* _Task objective_:
Go through the listing below and return each line that includes "shoulder".

* _Data_:

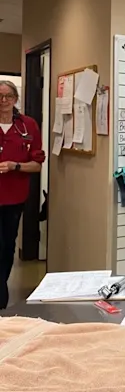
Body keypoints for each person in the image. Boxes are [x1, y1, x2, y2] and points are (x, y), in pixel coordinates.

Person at [0, 80, 45, 310]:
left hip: (13, 199)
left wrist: (14, 165)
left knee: (7, 247)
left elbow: (37, 165)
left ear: (16, 99)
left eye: (8, 96)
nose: (4, 101)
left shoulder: (28, 125)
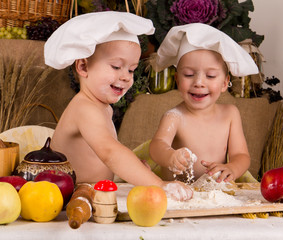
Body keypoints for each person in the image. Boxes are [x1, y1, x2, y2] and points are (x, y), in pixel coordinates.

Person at [44, 11, 193, 201]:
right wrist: (159, 185)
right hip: (70, 200)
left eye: (131, 69)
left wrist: (137, 171)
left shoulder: (102, 107)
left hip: (93, 195)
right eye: (116, 67)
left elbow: (107, 154)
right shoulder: (84, 108)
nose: (126, 76)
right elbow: (109, 152)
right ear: (83, 67)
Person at [149, 23, 259, 183]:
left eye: (211, 76)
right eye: (188, 74)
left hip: (213, 194)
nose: (199, 82)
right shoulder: (174, 117)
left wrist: (232, 168)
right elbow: (157, 146)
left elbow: (241, 155)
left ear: (224, 83)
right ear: (177, 80)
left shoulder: (230, 114)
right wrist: (169, 156)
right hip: (178, 193)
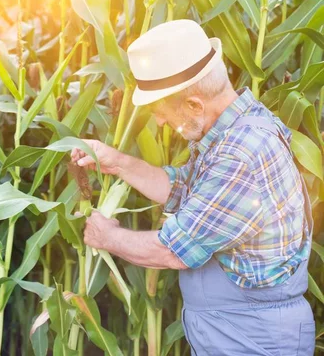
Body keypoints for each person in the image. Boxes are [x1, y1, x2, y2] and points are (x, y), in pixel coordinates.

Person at [71, 19, 315, 355]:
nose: (158, 122)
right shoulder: (234, 133)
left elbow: (172, 251)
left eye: (160, 112)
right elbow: (183, 189)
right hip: (239, 332)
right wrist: (117, 162)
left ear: (194, 106)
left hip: (253, 339)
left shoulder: (240, 155)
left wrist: (106, 236)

* _Exercise response_:
left shoulder: (28, 125)
left shoulder: (102, 107)
right shoulder: (84, 108)
right shoulder: (174, 117)
left shoulder: (230, 114)
right shoulder: (234, 133)
left shoulder: (240, 155)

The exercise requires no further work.